> **REQUIRED TASKS**
a: List every island, bank, or other sea feature named in the passage on China's political warfare below.
b: Extend the passage on China's political warfare and military pressure below, picking up right after its final sentence.

> **PASSAGE**
....................
So that is the lawfare issue, that China thinks law does not matter there, we will just say it is a historic right. The psychological operations at work with shows of force and military exercises, the propaganda I have mentioned. Foreign Minister Wang Yi has called the United States in the last couple months the ‘world’s leading troublemaker’, and they especially over our own criticism of Xinjiang, they are erasing the whole treatment of more than a million Uyghurs in Western China because they do not like the reporting. Literally, the China Daily had an editorial cartoon with a big, American elephant basically looking at Uyghurs in Xinjiang saying ‘fake news’. It is ‘just rumors, the world is listening to all of these rumors’, as though these are not facts. They are facts and the Chinese will not listen to them.

And their psychological operations; it is not clear that they are working. The protestors in Hong Kong had a voice, thank goodness. The voters in Taiwan had a voice, so actually China has taken a couple of beatings here recently. But they will be back, do not worry. They have a machine. This is the party, this is the system, and they will be working on this.

Military and Maritime Power Currently

The military and maritime power in terms of what they have been doing recently: I mentioned the swarming around Pagasa Thitu Island when they were harassing fishermen around Reed Bank. They actually sank a Philippine fishing boat. They left the 22 Filipinos in the water without a working radio, so when I say this is political warfare and they have not killed anybody, they left them almost for dead. It was a Vietnamese boat that picked them up and rescued them. The Chinese got out of there. They did not care. This is within the Philippine Exclusive Economic Zone (EEZ), so this is not something close to China. This is the Philippines being pushed around by big China and being told what to do.

That is how they are using their military right now, and they are using these maritime militia ships because they are steel-hulled. Xi Jinping made sure the maritime militia had – not wooden boats – I have been on one of the Vietnamese wooden boats that was sunk back when they had the oil rig incident. These are steel hull boats that are designed to be able to ram, so they are using them like grey-hulled ships, like military ships. They had a surveying vessel in Vanguard Bank doing extensive continental shelf exploration, looking for hydrocarbons without Vietnam’s permission, which contravenes UNCLOS again. It goes against the International Law of the Sea, but this is how they are using their three navies and their military in general.
....................
> **DATASET EXTRACT**

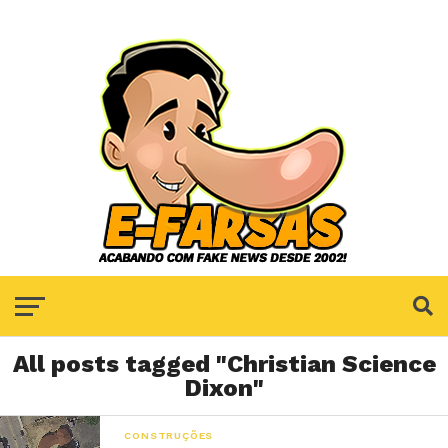
All posts tagged "Christian Science
Dixon"
CONSTRUÇÕES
....................
> **ANSWERS TO THE EXERCISE**
a: Pagasa Thitu Island, Reed Bank, Vanguard Bank

b:
And then fifthly, information power. I think here another Philippines case comes up in Southeast Asia when you think about the South China Sea. So the Philippines lets China Telecom buy a 40% stake in a telecommunications company that is set up, Dito Telecommunity Corporation, and then last September, the Chinese lobby and successfully get Manila to agree that they can supply all of the Philippine military bases with their telecommunications hardware. This is not happening accidentally, right? This is a design, this is a plan. That is the difference between our system and what is happening there in China. They are actually deliberately doing this. That is why I am concerned about it. I would not be as concerned if this were literally just a commercial venture and there they were. No, they are doing it because this is part of that plan.

Deterring the Use of Force

The challenge of response, very briefly, for me is to do three things. We have to counter China’s strategy, so understand this total competition strategy. Then we have to deter escalation because as we put pressure on that strategy, we saw what happened with Iran. They did not like economic sanctions and they tried to fight out of it and that escalated. There will be escalation from China perhaps, so we have to be able to deter escalation, that is deter China from thinking that they can use military force, that they can scare us or scare our allies and partners. The whole idea is not to fight the war too. We are working on the same script on that. We are nuclear powers. This is a bounded competition, so there is a good chance that officials will not escalate to a certain level. But we are going to have to be able to be aggressive on that because as you move into artificial intelligence and quantum computing, you are moving at a speed that we have never seen before in terms of information flow.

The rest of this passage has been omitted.